(Beginning of Data for review)

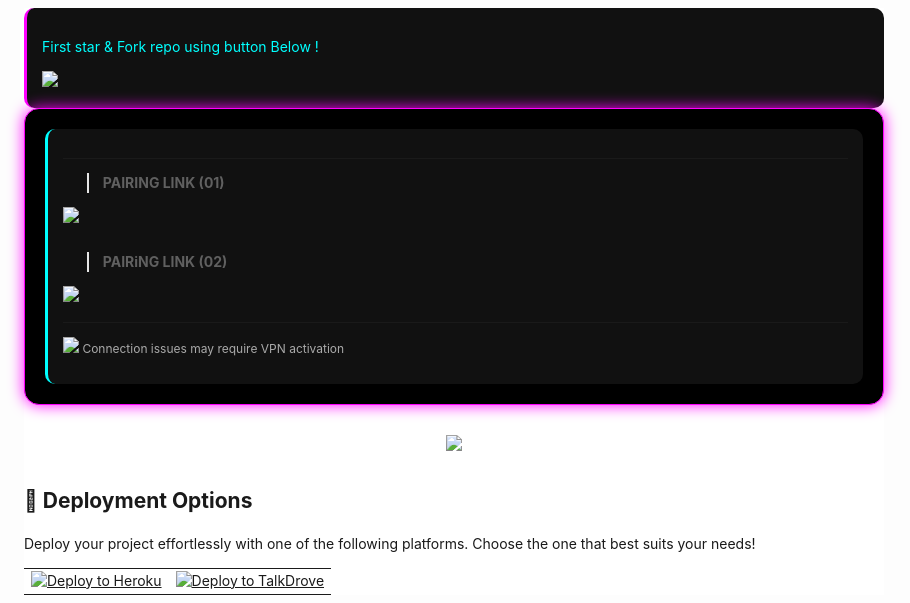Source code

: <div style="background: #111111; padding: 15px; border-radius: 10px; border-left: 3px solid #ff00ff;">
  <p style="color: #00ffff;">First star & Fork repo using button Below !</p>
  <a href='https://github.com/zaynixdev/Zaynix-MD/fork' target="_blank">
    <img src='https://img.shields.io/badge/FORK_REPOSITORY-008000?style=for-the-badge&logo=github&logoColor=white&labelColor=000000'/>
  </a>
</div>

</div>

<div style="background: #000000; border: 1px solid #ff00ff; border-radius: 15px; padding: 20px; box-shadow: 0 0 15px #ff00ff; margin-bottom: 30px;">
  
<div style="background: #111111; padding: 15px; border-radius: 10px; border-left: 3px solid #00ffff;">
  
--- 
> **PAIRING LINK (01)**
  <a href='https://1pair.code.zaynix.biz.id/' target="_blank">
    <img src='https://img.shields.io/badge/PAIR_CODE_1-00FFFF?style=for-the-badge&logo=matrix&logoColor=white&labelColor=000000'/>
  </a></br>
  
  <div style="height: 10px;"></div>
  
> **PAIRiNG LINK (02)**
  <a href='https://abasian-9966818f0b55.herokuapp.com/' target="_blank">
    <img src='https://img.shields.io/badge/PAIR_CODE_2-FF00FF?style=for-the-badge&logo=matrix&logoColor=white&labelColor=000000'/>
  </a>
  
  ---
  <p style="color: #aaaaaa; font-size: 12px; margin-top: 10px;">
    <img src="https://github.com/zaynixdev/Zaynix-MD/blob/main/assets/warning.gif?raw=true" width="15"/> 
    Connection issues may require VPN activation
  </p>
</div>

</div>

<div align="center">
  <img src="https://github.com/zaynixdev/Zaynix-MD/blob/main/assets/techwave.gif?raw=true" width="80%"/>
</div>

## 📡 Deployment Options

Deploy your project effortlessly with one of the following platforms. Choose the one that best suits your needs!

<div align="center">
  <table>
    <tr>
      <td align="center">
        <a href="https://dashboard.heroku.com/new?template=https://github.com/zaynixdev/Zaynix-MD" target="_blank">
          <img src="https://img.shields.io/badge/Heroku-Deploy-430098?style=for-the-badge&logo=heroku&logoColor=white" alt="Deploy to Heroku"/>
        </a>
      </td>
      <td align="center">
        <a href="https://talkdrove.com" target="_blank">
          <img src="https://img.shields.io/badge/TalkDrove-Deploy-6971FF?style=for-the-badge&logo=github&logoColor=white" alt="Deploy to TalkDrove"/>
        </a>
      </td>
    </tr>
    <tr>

(End of Data for review)

## Task to carry out
Repeat the full set of records exactly, and output no pictures.

## Written answer
Source code

: <div style="background: #111111; padding: 15px; border-radius: 10px; border-left: 3px solid #ff00ff;">
  <p style="color: #00ffff;">First star & Fork repo using button Below !</p>
  <a href='https://github.com/zaynixdev/Zaynix-MD/fork' target="_blank">
    <img src='https://img.shields.io/badge/FORK_REPOSITORY-008000?style=for-the-badge&logo=github&logoColor=white&labelColor=000000'/>
  </a>
</div>

</div>

<div style="background: #000000; border: 1px solid #ff00ff; border-radius: 15px; padding: 20px; box-shadow: 0 0 15px #ff00ff; margin-bottom: 30px;">
  
<div style="background: #111111; padding: 15px; border-radius: 10px; border-left: 3px solid #00ffff;">
  
--- 
> **PAIRING LINK (01)**
  <a href='https://1pair.code.zaynix.biz.id/' target="_blank">
    <img src='https://img.shields.io/badge/PAIR_CODE_1-00FFFF?style=for-the-badge&logo=matrix&logoColor=white&labelColor=000000'/>
  </a></br>
  
  <div style="height: 10px;"></div>
  
> **PAIRiNG LINK (02)**
  <a href='https://abasian-9966818f0b55.herokuapp.com/' target="_blank">
    <img src='https://img.shields.io/badge/PAIR_CODE_2-FF00FF?style=for-the-badge&logo=matrix&logoColor=white&labelColor=000000'/>
  </a>
  
  ---
  <p style="color: #aaaaaa; font-size: 12px; margin-top: 10px;">
    <img src="https://github.com/zaynixdev/Zaynix-MD/blob/main/assets/warning.gif?raw=true" width="15"/> 
    Connection issues may require VPN activation
  </p>
</div>

</div>

<div align="center">
  <img src="https://github.com/zaynixdev/Zaynix-MD/blob/main/assets/techwave.gif?raw=true" width="80%"/>
</div>

## 📡 Deployment Options

Deploy your project effortlessly with one of the following platforms. Choose the one that best suits your needs!

<div align="center">
  <table>
    <tr>
      <td align="center">
        <a href="https://dashboard.heroku.com/new?template=https://github.com/zaynixdev/Zaynix-MD" target="_blank">
          <img src="https://img.shields.io/badge/Heroku-Deploy-430098?style=for-the-badge&logo=heroku&logoColor=white" alt="Deploy to Heroku"/>
        </a>
      </td>
      <td align="center">
        <a href="https://talkdrove.com" target="_blank">
          <img src="https://img.shields.io/badge/TalkDrove-Deploy-6971FF?style=for-the-badge&logo=github&logoColor=white" alt="Deploy to TalkDrove"/>
        </a>
      </td>
    </tr>
    <tr>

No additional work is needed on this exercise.